Bizim ürünlerimizde yulaf’ı tercih etmemizdeki en önemli nedenlerden biri vitamin-mineral içeriğinin daha fazla olması ve bu sayede çocuk gelişimini desteklemesidir. Yulaf Barlarımızla çocukların severek yulaf yemesini hedefliyoruz.

 

Elma suyu konsantresi nasıl yapılır?

Meyve Suyu Konsantresi; basit bir anlatımla, taze sıkılmış meyve suyunun ısıtılarak içindeki suyun bir kısmının buharlaştırılması ile elde edilen, hiçbir koruyucu ve benzeri katkı maddesi içermeyen, tamamen doğal, konsantre edilmiş veya diğer bir değişle yoğunlaştırılmış meyve suyudur.

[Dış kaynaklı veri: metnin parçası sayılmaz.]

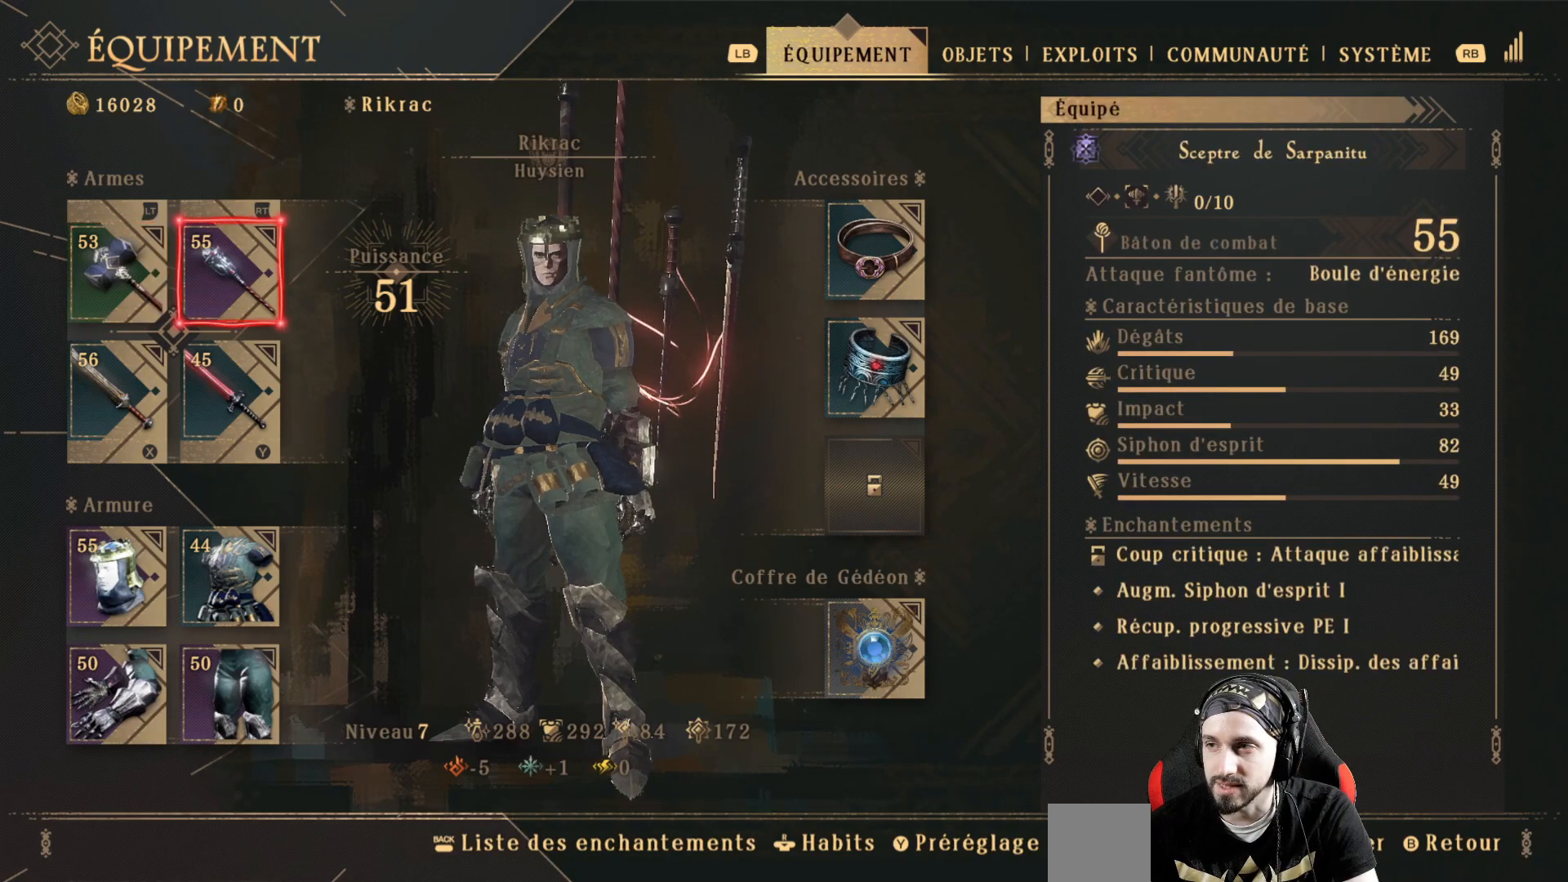
{"buttons": [], "left_stick": "center", "right_stick": "center", "events": [[67, "A", "down"], [100, "A", "up"]]}
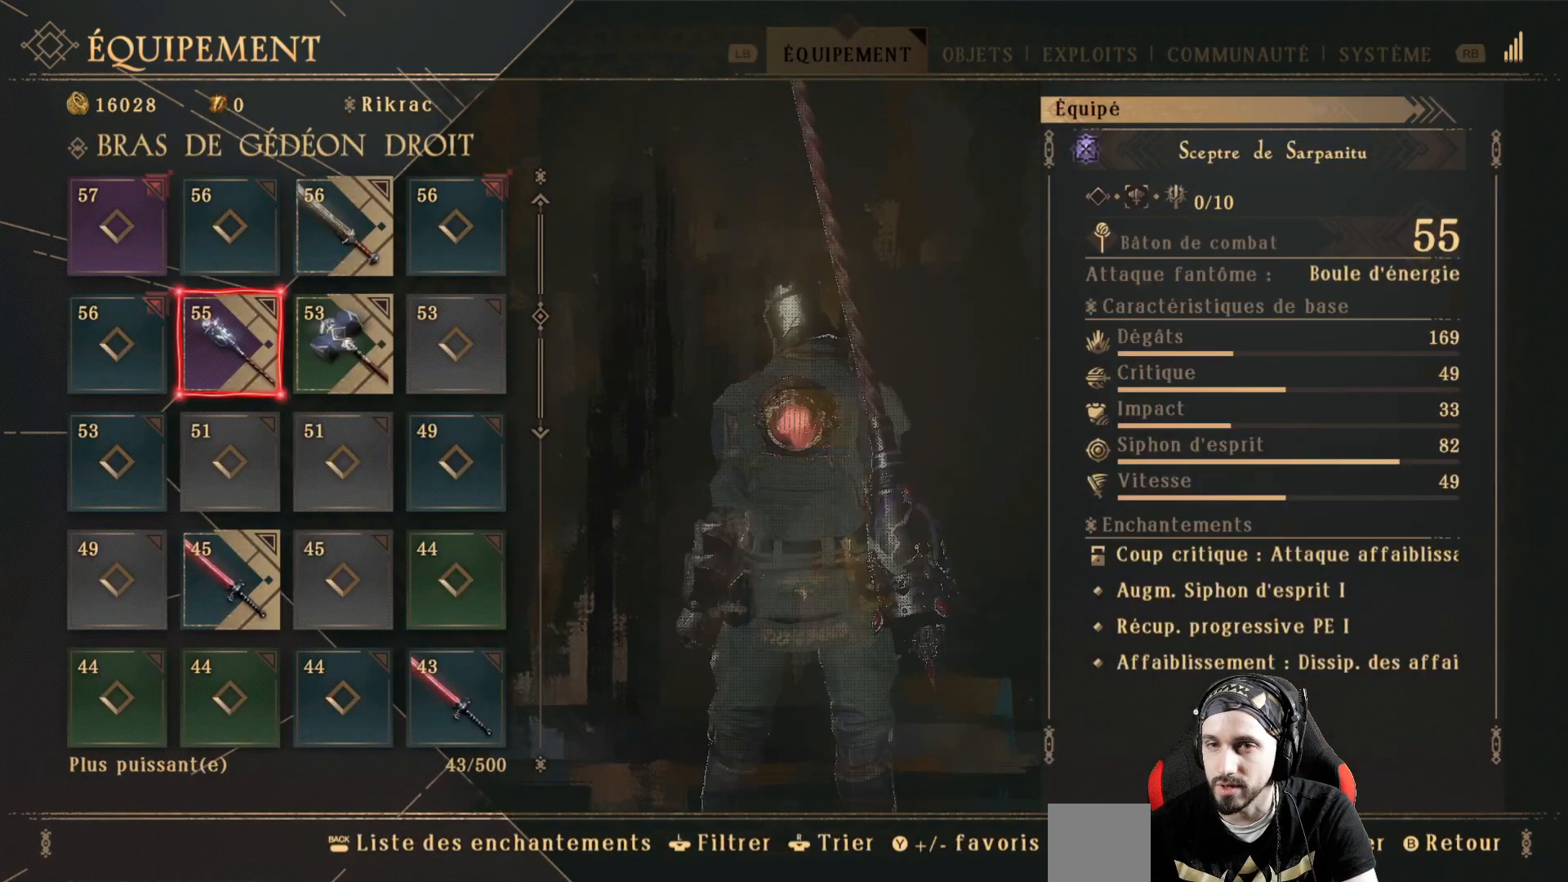
{"buttons": [], "left_stick": "center", "right_stick": "center", "events": []}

Elma suyu konsantresi işlenmeden önce yıkanıp seçilmiş, temiz, sağlam elmalardan üretilir. Meyve suyu çıkarmadan önce, elmalar ezilir ve vizkoziteyi ayarlamak için pektinden arıtılır. Meyve suyu berraklık sağlanması için filtrasyona tabii tutulur. Yüksek kalitede ürün elde etmek için filtre edilmiş ve pektinden arıtılmış su düşük sıcaklıkta ve vakum altında konsantre edilir.

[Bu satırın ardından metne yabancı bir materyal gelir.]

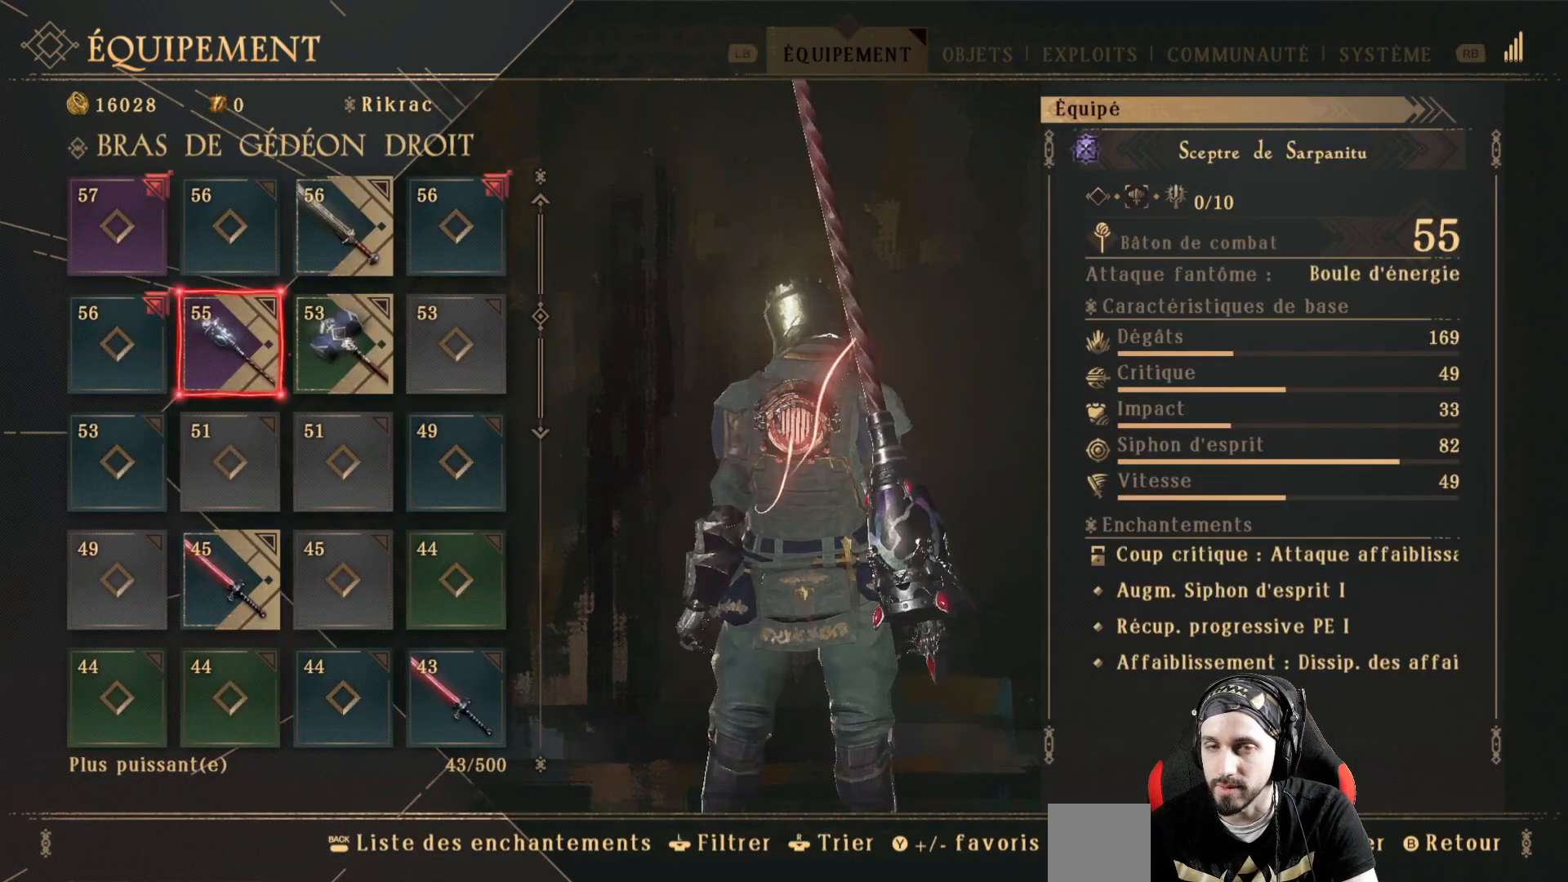
{"buttons": [], "left_stick": "center", "right_stick": "center", "events": [[400, "DPAD_UP", "down"], [467, "DPAD_UP", "up"]]}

Elde edilen 70° Brixlik ürün çabucak soğutulur ve paketlenir. Elma suyu konsantresi iyi üretim koşulları (GMP) doğrultusunda üretilir. Yani meyve suyu konsantresi tamamen meyveden oluşuyor, şeker ve koruyucu madde içermiyor.
 

Neden ilave şeker yok?

Rafine şeker kana hızlı karışır böylelikle kan basıncını arttırıp aşırı insülin salgılanmasına neden olarak pankreası zorlar. Biz ürünlerimizi tatlandırmak için organik meyve kuruları, bal, pekmez ve glisemik endeksi düşük elma suyu konsantresi kullandık.



Kinoa nedir?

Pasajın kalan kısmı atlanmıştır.